● Supplied passage:
###
- Also known as: Masked Rider Black Black Kamen Rider
- Genre: Tokusatsu Superhero fiction Science fiction Action/Adventure Dark Fantasy Drama Conspiracy
- Created by: Shotaro Ishinomori
- Based on: Have You Seen The Kamen Rider?! by Shotaro Ishinomori
- Written by: Shōzō Uehara (1-12) Noboru Sugimura (13-51)
- Directed by: Yoshiaki Kobayashi
- Starring: Tetsuo Kurata; Takahito Horiuchi; Akemi Inoue; Ayumi Taguchi; Hitomi Yoshii; Jun Yoshida;
- Voices of: Shōzō Iizuka; Toshimichi Takahashi; Masaki Terasoma;
- Narrated by: Kiyoshi Kobayashi Issei Masamune
- Music by: Eiji Kawamura
- Country of origin: Japan
- No. of episodes: 51

Production
- Running time: 20–25 minutes
- Production companies: Ishimori Productions; Toei Company; Mainichi Broadcasting System;

Original release
- Network: JNN (MBS, TBS)
- Release: October 4, 1987 – October 9, 1988

Related
- Kamen Rider Super-1; Kamen Rider Black RX;

= Kamen Rider Black =

Tokusatsu superhero-drama television series

Kamen Rider Black (仮面ライダーBLACK, Kamen Raidā Burakku) is a Japanese tokusatsu superhero-drama television series. It is the eighth installment in the Kamen Rider
 series and a co-production between Mainichi Broadcasting System and Toei. The series aired on all Japan News Network affiliates from October 4, 1987, to October 9, 1988. For distribution purposes, Toei refers to this television series as Masked Rider Black.

The series has spawned a manga adaptation that ran in Shōnen Sunday during its broadcast; a direct sequel, Kamen Rider Black RX, in 1988; and a reboot, Kamen Rider Black Sun, in 2022.
###
● Stored data:
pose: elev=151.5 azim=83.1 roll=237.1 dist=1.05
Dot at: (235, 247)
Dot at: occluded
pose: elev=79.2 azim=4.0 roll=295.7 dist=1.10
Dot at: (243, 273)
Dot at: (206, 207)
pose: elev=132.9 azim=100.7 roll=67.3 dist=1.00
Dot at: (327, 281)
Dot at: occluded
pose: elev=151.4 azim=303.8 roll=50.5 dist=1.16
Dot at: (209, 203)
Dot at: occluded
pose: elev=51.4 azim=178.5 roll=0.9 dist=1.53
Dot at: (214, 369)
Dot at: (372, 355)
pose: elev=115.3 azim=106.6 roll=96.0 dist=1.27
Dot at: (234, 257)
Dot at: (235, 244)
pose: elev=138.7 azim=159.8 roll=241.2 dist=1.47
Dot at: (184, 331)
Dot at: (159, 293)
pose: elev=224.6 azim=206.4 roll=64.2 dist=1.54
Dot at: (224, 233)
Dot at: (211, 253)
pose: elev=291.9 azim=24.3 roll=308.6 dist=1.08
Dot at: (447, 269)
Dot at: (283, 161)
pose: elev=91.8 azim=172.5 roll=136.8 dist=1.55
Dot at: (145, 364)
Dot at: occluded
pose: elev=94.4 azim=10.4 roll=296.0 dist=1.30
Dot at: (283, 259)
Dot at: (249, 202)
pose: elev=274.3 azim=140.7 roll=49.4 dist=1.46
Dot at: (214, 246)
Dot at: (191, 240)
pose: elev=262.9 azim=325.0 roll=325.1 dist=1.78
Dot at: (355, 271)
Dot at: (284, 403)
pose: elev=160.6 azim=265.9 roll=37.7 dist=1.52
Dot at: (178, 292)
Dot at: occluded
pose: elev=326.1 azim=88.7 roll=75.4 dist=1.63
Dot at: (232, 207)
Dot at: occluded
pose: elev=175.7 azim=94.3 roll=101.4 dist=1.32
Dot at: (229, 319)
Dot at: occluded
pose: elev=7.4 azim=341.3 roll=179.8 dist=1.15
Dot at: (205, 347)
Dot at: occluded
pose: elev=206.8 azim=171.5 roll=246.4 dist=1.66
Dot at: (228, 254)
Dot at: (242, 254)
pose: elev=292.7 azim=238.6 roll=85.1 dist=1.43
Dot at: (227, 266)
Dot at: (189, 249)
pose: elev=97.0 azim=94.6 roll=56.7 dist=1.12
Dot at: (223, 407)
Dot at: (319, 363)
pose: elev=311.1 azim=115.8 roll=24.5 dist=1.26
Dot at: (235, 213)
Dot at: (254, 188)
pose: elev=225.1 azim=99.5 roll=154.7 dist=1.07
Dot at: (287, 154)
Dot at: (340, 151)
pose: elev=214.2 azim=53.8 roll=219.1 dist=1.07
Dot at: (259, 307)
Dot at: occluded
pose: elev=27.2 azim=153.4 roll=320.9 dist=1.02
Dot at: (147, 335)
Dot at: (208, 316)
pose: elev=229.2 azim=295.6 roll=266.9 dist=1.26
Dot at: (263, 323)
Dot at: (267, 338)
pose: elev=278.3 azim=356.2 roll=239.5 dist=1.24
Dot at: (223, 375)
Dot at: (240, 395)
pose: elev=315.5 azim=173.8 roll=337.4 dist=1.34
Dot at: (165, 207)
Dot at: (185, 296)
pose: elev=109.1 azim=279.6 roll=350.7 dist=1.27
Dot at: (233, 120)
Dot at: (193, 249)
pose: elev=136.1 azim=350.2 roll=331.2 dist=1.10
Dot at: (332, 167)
###
● Task instructions:
1 > What name does Toei use for Kamen Rider Black for distribution purposes, according to the Kamen Rider Black article?
2 > Translate this sentence from the Kamen Rider Black article into Spanish: "It is the eighth installment in the Kamen Rider series and a co-production between Mainichi Broadcasting System and Toei."

● Answers to the problems:
1 > Masked Rider Black.

2 > Es la octava entrega de la serie Kamen Rider y una coproducción entre Mainichi Broadcasting System y Toei.